Incidentally, the same can be said for book titles as well.  How many times have you wracked your brain for that most evocative, elegant, and emblematic title and finally settled on a mundane "working title?"  Well, there's a reason writers have working titles: They're just placeholders waiting for inspiration to hit and and a better title to come unbidden.  Opening sentences, paragraphs, and even entire opening chapters can be just as easily swept away when the opportunity presents itself.

Another reason to avoid writing chapter one first is that many writers tend to want to “lay the groundwork,” or orient the reader in our fictional setting and introduce our fictional characters.  Try to avoid this tendency.  Don’t put your readers in a classroom and bore them with ski lessons.  Just strap on their skis and push them down the hill, and trust that some magical combination of momentum and survival instinct will do the rest.

Probably not a good way to learn to ski, but it’s a great way to read, and therefore to write.  Put your readers smack dab in the action.  Give them just enough information to orient themselves, but not so much you’ll bore them, and set the story in motion.

Although Pete Oxley has shelved his story “The Exploding Moon,” for the time being, the opening paragraph is a solid example of getting the ball rolling with a compelling first paragraph:

“He stumbled through the snow, half-dragging and half-carrying the unresponsive form of his brother.  The sounds of pursuit from behind grew steadily louder, a scrabbling and scratching that set his nerves on edge.  Willing himself to keep looking forward, keep moving away from the hunter, he found himself muttering through gritted teeth, praying to a God he had not acknowledged for a long time.” 

This sets the mood without relying on a weather report, and sets the wheels in motion with plenty of tension.  Immediately afterward, Pete drops into a measured narrative of some comparatively mundane events which gradually lead up to the scene we’ve previewed, but we’re already hooked.  We know that this story is heading for a thrilling climax, so we settle in for the ride.

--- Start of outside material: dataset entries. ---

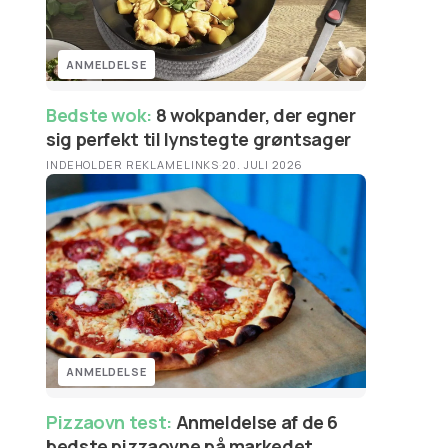
ANMELDELSE
Bedste wok:
8 wokpander, der egner
sig perfekt til lynstegte grøntsager
INDEHOLDER REKLAMELINKS
·
20. JULI 2026
ANMELDELSE
Pizzaovn test:
Anmeldelse af de 6
bedste pizzaovne på markedet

For another example, here’s the opening paragraph from Pete’s newest installment in his Infernal Aether series:

“My name is Augustus Merriwether Potts and I am a survivor of the terrible events which took place in 1865 and the years that followed. Events which took so many lives and changed the course of history, showing our Realm to be so much stranger, more deadly and more vulnerable than we ever conceived it could be.” 

This paragraph is a little rougher around the edges because Pete hasn’t been laboring over it as long as his first story, but look at where this is headed.  Who is Augustus?  He is a survivor, and indeed, this is one of his defining characteristics.  We get the who and the when in a no-nonsense first sentence, and then the tension is immediately ratcheted up with the promise of death, destruction, and strange goings-on.  Is it dark?  Is it raining?  Who cares?


By the time Pete’s story is finished, he will be able to refine his opening paragraph into something even more gripping, which is where editing comes in.  He might even find that the best “point of attack” or opening scene is buried somewhere in chapter four, which will require a bunch of cutting and pasting.  The lesson to be learned is that the closer you get to the end of your story, the better you will know what is the best place to start, and the best way to start.